Sunday, September 16, 2012

Gotta kick at the darkness til it bleeds daylight...

 STORY TIME.
     Last fall when I was student-teaching my good friend told me about her co-operating teacher. Sheena (the woman) had decided to walk to school every day and think about treaties (agreements between aboriginal people and non-aboriginal people made in the 1800s where we live) and blog about them. (here) I started reading her blog and found it pretty inspiring. My own blog has never had strict focus and has always been more a scrapbook of different parts of my life - my teaching, my travels, music, fashion, photography, my art and writing and I enjoyed her different style of blogging.
     At the end of the summer Sheena let my friend and I know that she would be leading a workshop about Treaty No. 4 (the treaty that was signed between the first people and the settlers in the area of Canada we live in) in September, and my friend and I decided to go.
   
     So on Friday after school I drove to a town about 45 minutes from home and ate supper with 9 other women (including my friend, Sheena, and the other workshop leader, Keitha.) That night we listened to an elder tell us teachings from his life, and visited and got to know one another.
     Yesterday we went to the Parade and the Pow Wow after doing a great role-playing activity to show the development of the relationship between aboriginal and non-aboriginal people in Canada throughout history.
     Last night we sang songs and visited around a campfire, and cooked bannock and s'mores.
     This morning some of us hiked up a hill to watch the sun rise and enjoy the view of the lakes.
     We learned how to bead and talked about our own journeys in life, our own "treaty walks."
     It was an amazing weekend and I learned so much from the leaders, the other women in the group, my friend, and the elders. I had a great time reflecting and learning and I don't think I can say too much yet because I am still trying to get my head around all that happened.
   
     On Wednesday I am accompanying my students on a field trip to the Treaty 4 grounds to learn about treaties.
     Treaty 4 is supposed to stand as long as the sun shines, rivers flow, and grass grows. It is a contract that all of us live by. There is a saying here: "We are all treaty people." In school we learn about treaties because our curriculum mandates "aboriginal education" but I think sometimes when other cultures are taught on a superficial level or there is a lack of understanding it can lead to more racism and can perpetuate negative beliefs. It is so important for us to learn and understand our own history, to pass it on to future generations, and to finally attempt some healing and reconciliation.
     My friend mentioned how the treaty started out as a good relationship and then turned into an abusive one. It's time for us to heal. 
     While we were at the retreat this weekend, a group of Japanese tourists were staying in the same place as us and joined us for some of our activities. It was so interesting to have them there because we all relied on our translator to understand each other and we kept having to pause while he translated. It made us think of when the treaties were signed....how important language is in a contract and how it can be interpreted different ways.
Two of the monuments I saw on the weekend illustrate that pretty well.

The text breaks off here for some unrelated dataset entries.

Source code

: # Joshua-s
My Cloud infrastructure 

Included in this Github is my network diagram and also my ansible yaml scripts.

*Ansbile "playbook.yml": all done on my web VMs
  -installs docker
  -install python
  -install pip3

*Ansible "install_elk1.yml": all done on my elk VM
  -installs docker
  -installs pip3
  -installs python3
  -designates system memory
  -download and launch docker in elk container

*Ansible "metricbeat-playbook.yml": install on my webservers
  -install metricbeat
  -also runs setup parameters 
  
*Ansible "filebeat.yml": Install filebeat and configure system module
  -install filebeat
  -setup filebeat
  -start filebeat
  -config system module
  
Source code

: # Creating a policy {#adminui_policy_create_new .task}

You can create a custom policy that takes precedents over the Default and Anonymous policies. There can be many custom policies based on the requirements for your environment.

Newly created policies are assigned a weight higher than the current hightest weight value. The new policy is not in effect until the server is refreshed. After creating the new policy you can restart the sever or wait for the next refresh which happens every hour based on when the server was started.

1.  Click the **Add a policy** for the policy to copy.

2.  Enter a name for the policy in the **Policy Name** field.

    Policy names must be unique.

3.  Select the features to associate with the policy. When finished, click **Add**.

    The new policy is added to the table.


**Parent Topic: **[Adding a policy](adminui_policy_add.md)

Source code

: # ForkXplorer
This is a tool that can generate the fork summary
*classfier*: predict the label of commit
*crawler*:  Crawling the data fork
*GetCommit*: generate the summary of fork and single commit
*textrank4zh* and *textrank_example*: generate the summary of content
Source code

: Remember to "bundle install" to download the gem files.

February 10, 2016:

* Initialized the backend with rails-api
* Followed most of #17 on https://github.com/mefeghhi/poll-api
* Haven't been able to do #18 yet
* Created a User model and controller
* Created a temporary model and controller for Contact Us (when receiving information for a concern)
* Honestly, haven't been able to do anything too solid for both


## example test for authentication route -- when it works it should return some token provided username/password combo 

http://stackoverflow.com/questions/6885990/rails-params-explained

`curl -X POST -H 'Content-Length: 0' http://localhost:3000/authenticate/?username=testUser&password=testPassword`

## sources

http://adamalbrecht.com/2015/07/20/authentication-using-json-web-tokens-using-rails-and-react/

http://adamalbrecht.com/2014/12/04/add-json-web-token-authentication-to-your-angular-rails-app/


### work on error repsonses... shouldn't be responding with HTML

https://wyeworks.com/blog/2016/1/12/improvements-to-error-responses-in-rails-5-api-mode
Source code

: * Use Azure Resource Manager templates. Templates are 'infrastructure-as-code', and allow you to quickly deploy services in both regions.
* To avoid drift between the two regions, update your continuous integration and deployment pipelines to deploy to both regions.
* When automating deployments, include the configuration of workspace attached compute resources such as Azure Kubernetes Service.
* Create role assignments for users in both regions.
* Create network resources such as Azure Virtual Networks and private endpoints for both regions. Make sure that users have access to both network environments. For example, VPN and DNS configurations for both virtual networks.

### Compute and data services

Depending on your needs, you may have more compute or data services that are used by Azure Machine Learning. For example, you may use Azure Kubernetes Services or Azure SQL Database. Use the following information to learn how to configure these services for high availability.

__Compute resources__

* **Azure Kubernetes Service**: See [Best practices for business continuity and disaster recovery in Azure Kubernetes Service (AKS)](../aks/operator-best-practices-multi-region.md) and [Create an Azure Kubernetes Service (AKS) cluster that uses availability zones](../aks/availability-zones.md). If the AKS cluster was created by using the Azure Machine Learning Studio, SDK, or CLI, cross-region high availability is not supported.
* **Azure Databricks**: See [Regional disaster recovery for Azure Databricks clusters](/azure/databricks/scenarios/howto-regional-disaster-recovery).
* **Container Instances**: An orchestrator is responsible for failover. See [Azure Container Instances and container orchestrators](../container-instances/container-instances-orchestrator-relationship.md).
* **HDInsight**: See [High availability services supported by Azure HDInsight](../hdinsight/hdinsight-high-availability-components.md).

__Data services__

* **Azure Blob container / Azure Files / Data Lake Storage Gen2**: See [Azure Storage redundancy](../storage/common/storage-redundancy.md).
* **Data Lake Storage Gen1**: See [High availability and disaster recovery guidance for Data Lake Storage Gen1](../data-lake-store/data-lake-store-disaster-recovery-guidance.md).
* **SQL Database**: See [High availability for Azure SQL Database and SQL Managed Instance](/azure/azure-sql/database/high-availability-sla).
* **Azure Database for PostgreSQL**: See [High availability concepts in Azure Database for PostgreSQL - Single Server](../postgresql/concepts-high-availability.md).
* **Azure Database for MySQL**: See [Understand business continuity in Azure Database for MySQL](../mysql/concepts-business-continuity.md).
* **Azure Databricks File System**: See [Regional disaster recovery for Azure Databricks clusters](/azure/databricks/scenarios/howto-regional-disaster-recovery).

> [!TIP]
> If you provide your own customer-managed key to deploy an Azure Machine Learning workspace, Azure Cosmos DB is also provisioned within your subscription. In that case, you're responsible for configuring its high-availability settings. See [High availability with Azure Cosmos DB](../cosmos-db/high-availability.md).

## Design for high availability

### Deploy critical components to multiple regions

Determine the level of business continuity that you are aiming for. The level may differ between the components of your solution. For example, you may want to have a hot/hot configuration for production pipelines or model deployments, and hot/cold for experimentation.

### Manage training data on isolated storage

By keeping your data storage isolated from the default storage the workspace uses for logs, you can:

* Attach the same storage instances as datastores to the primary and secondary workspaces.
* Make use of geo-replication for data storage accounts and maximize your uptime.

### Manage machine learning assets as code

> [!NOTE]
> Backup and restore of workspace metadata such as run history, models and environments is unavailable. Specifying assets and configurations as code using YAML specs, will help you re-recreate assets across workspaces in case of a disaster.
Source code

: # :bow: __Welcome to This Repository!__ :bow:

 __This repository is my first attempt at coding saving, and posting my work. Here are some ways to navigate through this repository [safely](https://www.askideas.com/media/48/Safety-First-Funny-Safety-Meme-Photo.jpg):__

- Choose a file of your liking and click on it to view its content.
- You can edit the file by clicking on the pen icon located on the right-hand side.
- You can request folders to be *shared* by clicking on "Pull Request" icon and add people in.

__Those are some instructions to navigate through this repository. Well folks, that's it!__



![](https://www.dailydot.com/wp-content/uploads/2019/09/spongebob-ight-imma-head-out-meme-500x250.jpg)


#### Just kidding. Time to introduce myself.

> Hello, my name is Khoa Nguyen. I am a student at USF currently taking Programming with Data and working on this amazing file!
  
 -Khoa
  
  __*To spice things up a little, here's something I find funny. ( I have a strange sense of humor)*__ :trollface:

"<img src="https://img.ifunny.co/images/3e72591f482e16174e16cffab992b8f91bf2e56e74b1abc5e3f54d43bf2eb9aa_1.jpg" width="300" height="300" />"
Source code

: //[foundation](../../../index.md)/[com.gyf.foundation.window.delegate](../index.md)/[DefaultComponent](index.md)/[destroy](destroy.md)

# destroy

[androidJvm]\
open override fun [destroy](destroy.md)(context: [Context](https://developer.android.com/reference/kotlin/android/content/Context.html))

This plaque was on a monument erected by the settlers:
"The Indian Chiefs ceded all their rights, titles, and priveleges to all lands ...forever."
This plaque was on a statue sculpted and erected by aboriginal people:

"They agreed to share this land"
It's amazing how the same words can be interpreted so differently by different groups of people.
   
      I feel that there is an ongoing battle for equality and reconciliation, like so many other things: gender equality, sexual orientation equality, race equality....we must first acknowledge and apologize for the wrongs that have been done and then start to rebuild.
     On the drive home this afternoon the song "Lovers in a Dangerous Time" (the Barenaked Ladies version) came on my iPod and I thought this line could apply to all the people 'fighting the good fight' or walking the treaty walk.
" When you're lovers in a dangerous time 
sometimes you're made to feel as if your love's a crime.
Nothing worth having comes without some kind of fine. 
Gotta kick at the darkness til it bleeds daylight."

We've got a long way to go but I hope we can all walk together and build a better country, a better community.

 

1 comment:

  1. Woooo Hooo Dani! You've made my day, and made me think, especially about the two monuments. Sue has pointed this out to me before, but to see the words one above the other is really driving it home for me. Also, I appreciate what you say about translation. Keep writing, sister!